## [Travail à faire]
1 – Dans le texte sur les chèques électroniques, relevez dans l'ordre les endroits où un chèque est acheminé après avoir été reçu par une banque.
2 – Reprenez le texte sur les chèques électroniques à la suite de sa dernière phrase.

## [Texte fourni]

-*-*-

Le projet des chèques électroniques, initié en 2002 par l’Association canadienne des paiements, a été abandonné en raison de délais et de complications. «On a découvert des obstacles technologiques et des coûts supplémentaires», a indiqué Geoffroi Montpetit, porte-parole de l’ACP, précisant que les gains d’efficience recherchés n’étaient pas suffisants.
Le chèque électronique aurait permis aux banques d’arrêter de réexpédier les chèques déposés dans leurs succursales. «Plutôt que de les mettre dans un camion ou un avion ont les auraient mis sur un fichier électronique», a illustré M. Montpetit.
Les chèques doivent transiger à différents endroits avant que les fonds deviennent disponibles. La banque qui reçoit un chèque le transmet d’abord à son centre de traitement de données. Il est ensuite envoyé vers le centre de traitement de l’institution émettrice avant d’être retourné dans la succursale du client qui a signé le chèque.

-*-*-

## [Matériel fourni]
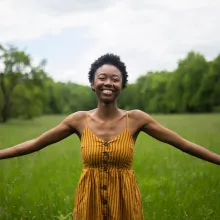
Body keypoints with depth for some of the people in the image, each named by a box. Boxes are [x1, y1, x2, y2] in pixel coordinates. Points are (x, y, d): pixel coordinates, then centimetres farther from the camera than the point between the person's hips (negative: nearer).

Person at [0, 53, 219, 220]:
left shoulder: (136, 118, -7)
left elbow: (184, 144, -4)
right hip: (90, 201, 1)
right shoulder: (80, 119, -5)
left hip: (125, 201, 0)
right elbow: (34, 144, 2)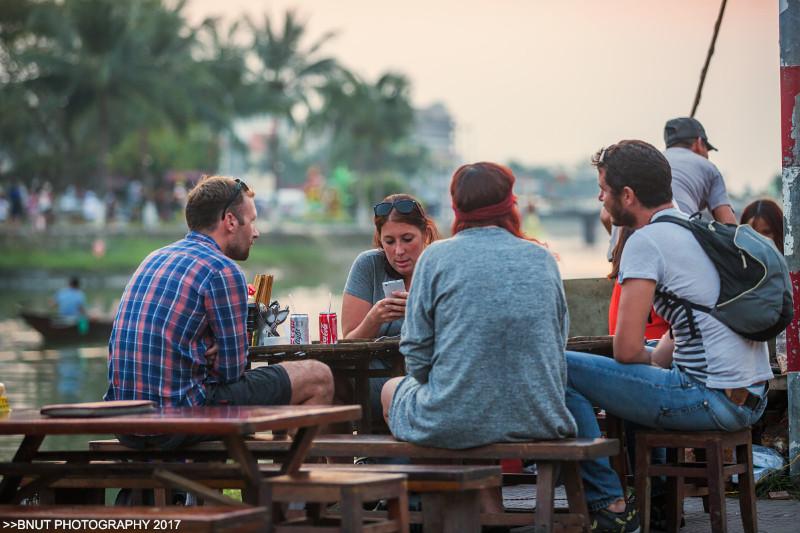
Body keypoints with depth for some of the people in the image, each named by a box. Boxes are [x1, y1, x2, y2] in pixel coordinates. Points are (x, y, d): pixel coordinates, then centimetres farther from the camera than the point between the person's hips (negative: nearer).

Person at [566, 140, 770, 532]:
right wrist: (658, 358, 15)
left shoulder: (646, 241, -11)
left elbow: (627, 349, -14)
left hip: (712, 399, -10)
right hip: (751, 399, 10)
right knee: (638, 372, 36)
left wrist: (650, 362, 6)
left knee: (557, 369, -5)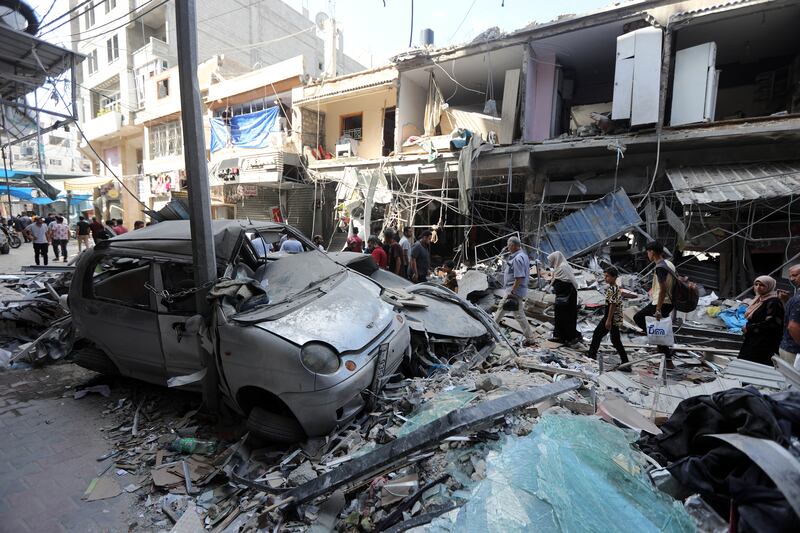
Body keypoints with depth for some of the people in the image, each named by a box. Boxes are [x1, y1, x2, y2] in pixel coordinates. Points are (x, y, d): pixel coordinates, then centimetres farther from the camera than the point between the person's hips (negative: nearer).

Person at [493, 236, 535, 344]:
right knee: (501, 307, 22)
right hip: (511, 289, 11)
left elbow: (519, 278, -25)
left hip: (515, 290, -11)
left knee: (519, 314, -4)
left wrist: (512, 292, -23)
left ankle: (529, 338, 5)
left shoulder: (517, 259, -21)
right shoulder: (522, 255, 12)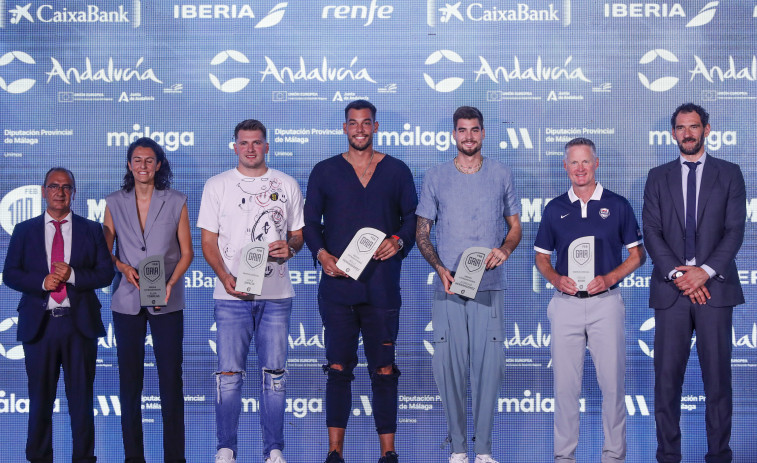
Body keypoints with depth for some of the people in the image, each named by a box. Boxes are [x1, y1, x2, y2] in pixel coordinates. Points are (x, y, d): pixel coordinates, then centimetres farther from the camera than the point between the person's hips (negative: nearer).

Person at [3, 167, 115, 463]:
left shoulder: (91, 230, 9)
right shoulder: (24, 231, 10)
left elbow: (106, 273, 3)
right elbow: (10, 274, 3)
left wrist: (73, 275, -13)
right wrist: (42, 282, -14)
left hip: (80, 323, 0)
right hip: (38, 323, 0)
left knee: (81, 396, 3)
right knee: (40, 397, 7)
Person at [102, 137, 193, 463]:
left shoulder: (176, 202, 4)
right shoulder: (115, 203, 8)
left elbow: (186, 252, 4)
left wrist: (169, 284, -11)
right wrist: (124, 268, -12)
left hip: (166, 302, -1)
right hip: (127, 302, 1)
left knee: (171, 378, -2)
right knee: (129, 379, 5)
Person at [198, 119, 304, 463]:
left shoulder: (287, 185, 11)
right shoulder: (217, 185, 7)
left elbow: (298, 234, 15)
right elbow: (208, 240, 4)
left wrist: (290, 247, -10)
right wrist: (225, 277, -12)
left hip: (276, 295, 1)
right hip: (232, 295, -1)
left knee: (275, 374, 4)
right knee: (229, 374, -1)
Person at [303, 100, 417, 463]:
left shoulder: (397, 171, 11)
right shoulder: (324, 171, 11)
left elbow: (412, 217, 10)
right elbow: (310, 221, 9)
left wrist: (400, 241, -10)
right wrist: (321, 253, -8)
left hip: (382, 286, 0)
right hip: (337, 283, 0)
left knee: (384, 371, 1)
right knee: (338, 369, 0)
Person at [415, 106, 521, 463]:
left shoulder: (501, 175, 9)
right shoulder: (435, 177, 8)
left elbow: (515, 227, 13)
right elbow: (422, 232, 9)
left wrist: (505, 248, -10)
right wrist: (440, 268, -8)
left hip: (490, 287, 0)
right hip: (448, 288, 0)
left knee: (488, 366, -2)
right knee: (449, 367, 0)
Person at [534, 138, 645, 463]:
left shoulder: (618, 205, 3)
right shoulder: (554, 209, 8)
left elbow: (637, 254, 5)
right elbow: (542, 257, 14)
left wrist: (609, 278, -10)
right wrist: (556, 278, -7)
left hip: (605, 300, -1)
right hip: (566, 303, 1)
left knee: (612, 381, 1)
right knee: (565, 383, 4)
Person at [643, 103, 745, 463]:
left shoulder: (729, 174, 9)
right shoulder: (658, 177, 12)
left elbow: (735, 230, 0)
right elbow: (651, 232, 4)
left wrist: (706, 271, -12)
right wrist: (677, 274, -9)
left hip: (714, 286, -1)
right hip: (670, 289, 1)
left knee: (717, 375, 0)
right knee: (667, 376, -1)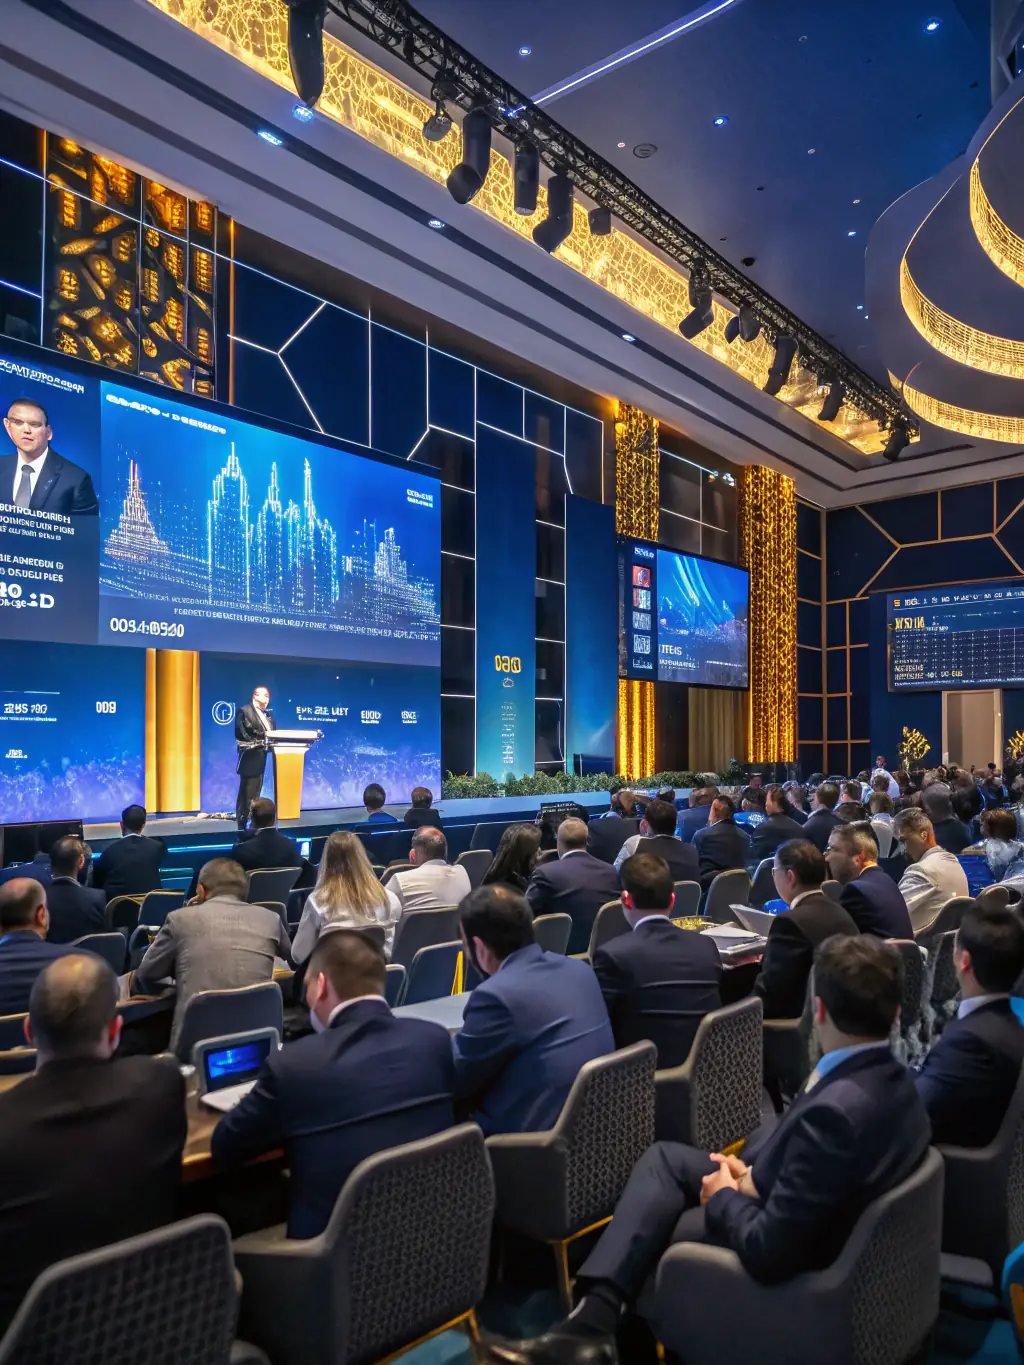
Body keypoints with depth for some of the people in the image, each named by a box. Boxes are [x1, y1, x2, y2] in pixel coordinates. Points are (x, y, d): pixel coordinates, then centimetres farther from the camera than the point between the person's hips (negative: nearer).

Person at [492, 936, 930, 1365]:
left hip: (788, 1263, -8)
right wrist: (754, 1175, -5)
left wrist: (724, 1198, -12)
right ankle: (593, 1319, 5)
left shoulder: (835, 1110, -36)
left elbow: (767, 1251, -30)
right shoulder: (892, 1079, -9)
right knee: (664, 1157, 11)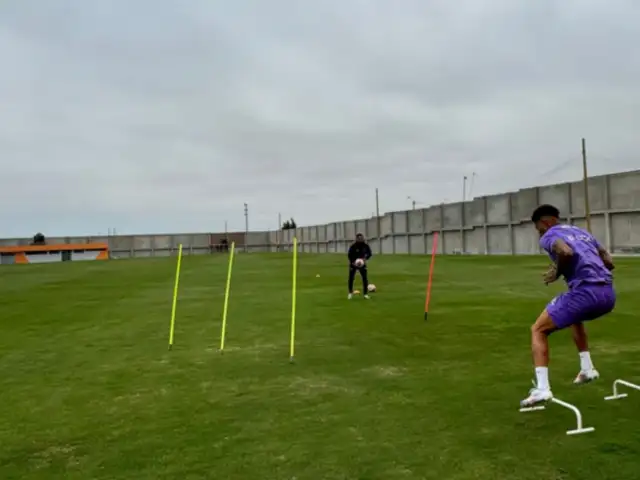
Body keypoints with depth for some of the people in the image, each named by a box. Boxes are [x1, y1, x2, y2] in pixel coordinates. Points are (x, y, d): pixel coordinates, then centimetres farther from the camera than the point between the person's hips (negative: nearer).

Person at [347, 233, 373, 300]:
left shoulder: (366, 245, -10)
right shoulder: (353, 246, -18)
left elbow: (369, 254, 1)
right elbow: (349, 255, -13)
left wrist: (365, 258, -18)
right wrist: (353, 262, -24)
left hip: (362, 264, 2)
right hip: (353, 264, -2)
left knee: (365, 278, -5)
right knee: (351, 278, -1)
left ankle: (365, 293, 5)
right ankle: (350, 293, 18)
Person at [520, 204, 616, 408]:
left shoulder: (548, 236, 4)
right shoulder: (582, 232, 27)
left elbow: (566, 252, -20)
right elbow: (609, 263, 25)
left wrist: (557, 272, -2)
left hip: (585, 292, -8)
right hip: (608, 293, 8)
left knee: (538, 331, 5)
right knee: (575, 318, 39)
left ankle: (542, 388, -8)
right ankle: (587, 369, 36)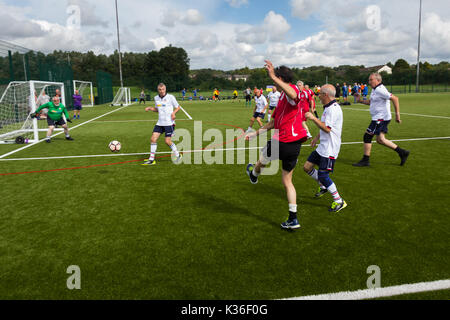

-*-*-

## [Réponses aux consignes]
1 –
- le centre de traitement de données de la banque qui reçoit le chèque
- le centre de traitement de l'institution émettrice
- la succursale du client qui a signé le chèque

2 –
L’Association canadienne des paiements refuse de chiffrer l’ampleur des pertes enregistrées dans cette aventure mais l’organisation admet qu’il s’agit de plusieurs millions de dollars.
Au total, 11 institutions financières ont participé au projet dont la Banque Nationale, la Banque Laurentienne, Desjardins, la Banque de Montréal, la Banque de Nouvelle Écosse, la CIBC, la Banque Royale et la Banque TD.